** Work to complete **
Reproduce the entries below word for word, starting at the line that contains "Give your answer" and ending after the line that contains "Answer: approximately 0°".

(Recorded data)
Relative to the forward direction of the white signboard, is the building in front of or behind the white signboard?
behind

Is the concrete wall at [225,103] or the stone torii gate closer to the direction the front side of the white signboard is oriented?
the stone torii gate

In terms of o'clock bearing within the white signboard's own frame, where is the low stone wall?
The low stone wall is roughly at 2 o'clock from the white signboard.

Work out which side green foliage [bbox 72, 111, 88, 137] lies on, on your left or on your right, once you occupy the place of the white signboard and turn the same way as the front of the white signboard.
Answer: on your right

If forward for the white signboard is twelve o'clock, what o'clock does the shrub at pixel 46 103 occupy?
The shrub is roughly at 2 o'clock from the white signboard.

* * *

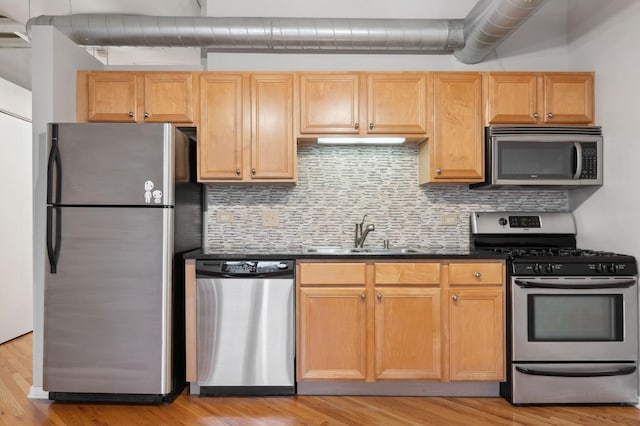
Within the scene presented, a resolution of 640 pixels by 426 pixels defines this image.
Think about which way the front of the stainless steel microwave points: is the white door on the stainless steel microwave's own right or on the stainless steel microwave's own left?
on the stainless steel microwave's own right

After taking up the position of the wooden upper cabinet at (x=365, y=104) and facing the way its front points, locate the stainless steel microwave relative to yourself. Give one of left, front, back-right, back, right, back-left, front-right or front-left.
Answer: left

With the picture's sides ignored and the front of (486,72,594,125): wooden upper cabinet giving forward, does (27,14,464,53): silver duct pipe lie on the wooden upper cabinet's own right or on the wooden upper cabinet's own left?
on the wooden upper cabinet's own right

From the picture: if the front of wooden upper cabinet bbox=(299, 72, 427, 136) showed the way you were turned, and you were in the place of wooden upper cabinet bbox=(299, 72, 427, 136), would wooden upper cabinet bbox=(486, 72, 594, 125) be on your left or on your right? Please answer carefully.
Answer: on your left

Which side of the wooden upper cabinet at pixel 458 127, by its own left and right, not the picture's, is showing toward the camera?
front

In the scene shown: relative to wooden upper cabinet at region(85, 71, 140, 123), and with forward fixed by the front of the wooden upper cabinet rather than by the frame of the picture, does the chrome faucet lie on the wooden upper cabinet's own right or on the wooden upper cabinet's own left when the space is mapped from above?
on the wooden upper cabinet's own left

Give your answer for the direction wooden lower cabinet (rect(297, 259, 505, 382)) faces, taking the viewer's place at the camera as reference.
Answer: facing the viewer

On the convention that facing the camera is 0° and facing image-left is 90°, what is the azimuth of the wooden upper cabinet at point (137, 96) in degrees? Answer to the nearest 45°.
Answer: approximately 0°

** Solution below **
Give your answer for the direction wooden lower cabinet (rect(297, 259, 505, 382)) faces, taking the viewer's place at the camera as reference.
Answer: facing the viewer

On the convention that facing the camera is 0° and facing image-left is 90°, what is the azimuth of the wooden upper cabinet at point (137, 96) in degrees? Answer to the nearest 45°.
Answer: approximately 0°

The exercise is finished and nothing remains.